Building strong connections between tribal nations and county government: Part 3 – Improve relations
County commissioners from 18 northern Michigan counties learn about Michigan tribal sovereignty, history and cooperative efforts with counties.
Legislation in the late 1900s has helped to correct earlier problems created by the U.S. government’s treatment of indigenous people. The 1978 Indian Child Welfare Act recognized that it is better to keep Indian children in their own homes when possible and made other changes to improve social services for Indian families. The Indian Religious Freedom Act has helped to bring discussion of tribal spiritual practices out of the forced silence of earlier actions by the federal government. The return of tribal remains and artifacts to tribes has been improved by passage of the 1990 Native American Graves Protection and Repatriation Act.
The 1900s also brought about the process of recognition of tribes by the federal government. Tribes must demonstrate that they are, in fact, the descendants of historical tribes to achieve this recognition. There are 12 federally recognized tribes in Michigan, with four others seeking recognition. There are 565 federally recognized tribes in the U.S., and another 245 which are not yet recognized.
Government structure varies among the tribes in Michigan. Each has created their own constitution. These constitutions are typically a blend of traditional tribal governance and western structure, such as the three branches of government seen in the federal and state governments. The Little Traverse Bay Bands of Odawa Indian’s constitution includes this statement about the importance of tribal culture, “This Constitution is solemnly pledged to respect the individuality of all our members and their spiritual beliefs and practices, while recognizing the importance of preserving a strong, unified Tribal identity in accordance with our Anishinaabe Heritage.”
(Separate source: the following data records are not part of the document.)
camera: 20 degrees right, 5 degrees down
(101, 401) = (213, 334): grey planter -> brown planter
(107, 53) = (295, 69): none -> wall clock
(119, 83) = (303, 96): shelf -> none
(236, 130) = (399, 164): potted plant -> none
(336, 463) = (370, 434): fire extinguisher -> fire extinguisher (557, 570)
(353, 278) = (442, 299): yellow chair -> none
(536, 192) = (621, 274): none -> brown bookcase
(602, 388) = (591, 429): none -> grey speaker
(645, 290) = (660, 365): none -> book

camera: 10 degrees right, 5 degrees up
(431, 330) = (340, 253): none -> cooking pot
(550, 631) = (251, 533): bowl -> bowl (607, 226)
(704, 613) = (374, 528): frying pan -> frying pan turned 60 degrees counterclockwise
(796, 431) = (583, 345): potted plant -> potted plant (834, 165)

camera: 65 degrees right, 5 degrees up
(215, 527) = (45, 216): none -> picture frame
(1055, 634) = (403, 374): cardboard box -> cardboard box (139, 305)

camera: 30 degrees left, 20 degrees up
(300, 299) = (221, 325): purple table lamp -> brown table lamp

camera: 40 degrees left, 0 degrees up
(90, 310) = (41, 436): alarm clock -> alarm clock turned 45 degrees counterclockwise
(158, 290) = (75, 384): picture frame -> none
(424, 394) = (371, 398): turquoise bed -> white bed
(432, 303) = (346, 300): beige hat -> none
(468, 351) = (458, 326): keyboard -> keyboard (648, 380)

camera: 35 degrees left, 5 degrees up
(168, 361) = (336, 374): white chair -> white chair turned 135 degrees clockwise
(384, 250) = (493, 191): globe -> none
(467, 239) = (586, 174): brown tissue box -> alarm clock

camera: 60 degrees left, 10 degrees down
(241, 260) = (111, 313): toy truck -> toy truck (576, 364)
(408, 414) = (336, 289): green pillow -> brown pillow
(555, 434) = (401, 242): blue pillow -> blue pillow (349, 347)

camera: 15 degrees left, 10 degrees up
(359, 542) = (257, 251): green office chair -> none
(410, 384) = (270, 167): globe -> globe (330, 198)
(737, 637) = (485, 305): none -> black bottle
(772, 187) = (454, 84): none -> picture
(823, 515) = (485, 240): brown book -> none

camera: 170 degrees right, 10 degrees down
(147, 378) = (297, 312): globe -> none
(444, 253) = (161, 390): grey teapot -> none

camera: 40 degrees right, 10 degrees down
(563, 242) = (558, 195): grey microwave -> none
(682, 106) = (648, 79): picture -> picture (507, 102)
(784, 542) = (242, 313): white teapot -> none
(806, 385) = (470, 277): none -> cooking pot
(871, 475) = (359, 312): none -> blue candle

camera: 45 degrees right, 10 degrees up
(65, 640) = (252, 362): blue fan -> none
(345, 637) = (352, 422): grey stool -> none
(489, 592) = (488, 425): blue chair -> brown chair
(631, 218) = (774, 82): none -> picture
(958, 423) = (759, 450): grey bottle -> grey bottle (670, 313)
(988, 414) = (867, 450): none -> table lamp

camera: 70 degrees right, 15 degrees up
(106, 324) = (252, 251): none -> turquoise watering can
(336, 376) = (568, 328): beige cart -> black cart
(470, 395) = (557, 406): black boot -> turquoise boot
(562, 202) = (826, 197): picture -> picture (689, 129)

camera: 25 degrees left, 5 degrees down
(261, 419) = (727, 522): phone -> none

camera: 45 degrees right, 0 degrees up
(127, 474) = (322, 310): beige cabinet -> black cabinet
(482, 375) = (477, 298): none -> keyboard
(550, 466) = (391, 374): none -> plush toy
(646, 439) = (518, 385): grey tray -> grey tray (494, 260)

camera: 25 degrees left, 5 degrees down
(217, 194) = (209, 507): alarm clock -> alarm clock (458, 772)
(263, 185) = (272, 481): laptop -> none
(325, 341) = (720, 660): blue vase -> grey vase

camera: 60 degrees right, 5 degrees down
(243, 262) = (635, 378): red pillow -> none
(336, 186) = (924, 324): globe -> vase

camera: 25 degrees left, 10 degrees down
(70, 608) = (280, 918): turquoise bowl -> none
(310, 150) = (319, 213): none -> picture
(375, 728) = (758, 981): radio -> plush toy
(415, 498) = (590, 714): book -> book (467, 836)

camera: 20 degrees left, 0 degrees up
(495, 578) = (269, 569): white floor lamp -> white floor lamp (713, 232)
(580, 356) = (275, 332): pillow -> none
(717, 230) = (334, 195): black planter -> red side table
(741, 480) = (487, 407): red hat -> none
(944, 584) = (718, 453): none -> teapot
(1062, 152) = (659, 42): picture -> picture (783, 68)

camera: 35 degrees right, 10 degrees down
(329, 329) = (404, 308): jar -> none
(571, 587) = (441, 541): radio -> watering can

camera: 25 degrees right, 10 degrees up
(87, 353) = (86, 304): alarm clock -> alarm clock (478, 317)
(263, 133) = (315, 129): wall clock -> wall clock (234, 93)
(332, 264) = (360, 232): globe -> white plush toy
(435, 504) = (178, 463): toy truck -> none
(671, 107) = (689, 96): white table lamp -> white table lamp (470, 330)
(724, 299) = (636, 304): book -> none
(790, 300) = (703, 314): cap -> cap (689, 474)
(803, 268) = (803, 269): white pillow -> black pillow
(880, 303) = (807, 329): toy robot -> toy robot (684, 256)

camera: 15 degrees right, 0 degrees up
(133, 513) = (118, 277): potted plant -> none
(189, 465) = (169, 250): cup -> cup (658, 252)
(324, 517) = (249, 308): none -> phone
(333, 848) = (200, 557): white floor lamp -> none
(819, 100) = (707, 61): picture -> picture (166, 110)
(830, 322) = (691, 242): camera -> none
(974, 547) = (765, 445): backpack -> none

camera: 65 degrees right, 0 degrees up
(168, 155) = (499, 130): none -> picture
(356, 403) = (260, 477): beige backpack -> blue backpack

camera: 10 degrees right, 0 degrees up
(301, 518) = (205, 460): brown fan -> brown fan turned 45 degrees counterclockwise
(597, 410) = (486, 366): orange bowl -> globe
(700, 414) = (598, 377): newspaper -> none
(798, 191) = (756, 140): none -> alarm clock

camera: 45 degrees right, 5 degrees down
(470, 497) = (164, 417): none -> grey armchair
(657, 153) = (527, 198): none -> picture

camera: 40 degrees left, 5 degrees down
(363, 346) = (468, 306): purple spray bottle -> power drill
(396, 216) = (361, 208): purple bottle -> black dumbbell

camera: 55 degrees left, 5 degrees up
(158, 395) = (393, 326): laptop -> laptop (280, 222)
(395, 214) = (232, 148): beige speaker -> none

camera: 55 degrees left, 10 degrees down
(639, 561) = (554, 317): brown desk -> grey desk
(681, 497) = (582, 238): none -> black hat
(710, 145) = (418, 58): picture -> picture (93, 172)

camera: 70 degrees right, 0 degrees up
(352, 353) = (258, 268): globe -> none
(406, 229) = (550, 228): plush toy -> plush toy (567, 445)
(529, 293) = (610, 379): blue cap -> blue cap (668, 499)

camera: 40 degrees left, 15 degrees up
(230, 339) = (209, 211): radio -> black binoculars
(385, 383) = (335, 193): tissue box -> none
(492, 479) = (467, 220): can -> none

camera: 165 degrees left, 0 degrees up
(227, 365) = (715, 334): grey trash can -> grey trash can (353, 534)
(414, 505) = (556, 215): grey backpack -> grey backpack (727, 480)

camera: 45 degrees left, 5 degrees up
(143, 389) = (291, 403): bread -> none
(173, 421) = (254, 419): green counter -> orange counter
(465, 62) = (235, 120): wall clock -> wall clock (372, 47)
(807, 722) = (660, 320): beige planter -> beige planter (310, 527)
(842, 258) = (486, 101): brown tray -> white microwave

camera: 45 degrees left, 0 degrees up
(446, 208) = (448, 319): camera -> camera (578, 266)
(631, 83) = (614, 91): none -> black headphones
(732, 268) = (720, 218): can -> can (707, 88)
Structural details, such as the number of elected tribal council members, are a good example of ways the various tribes have created their constitutions to meet their specific needs. Tribal councils in Michigan vary in size from 5-12 members.
As a nation within a nation, tribes have many opportunities to work cooperatively with other governments, at the national level, and the state and local government levels. Tribes provide many services to their members which are similar to those provided by local and state governments. Government to government relationships and service agreements exist which enable all cooperating governments to provide better services and/or to reduce the costs of providing those services.
Commissioners who participated in this program are delegates from their counties to the Michigan Northern Counties Association (MNCA). Michigan State University Extension provides educational programming assistance to the MNCA, which meets eight times each year.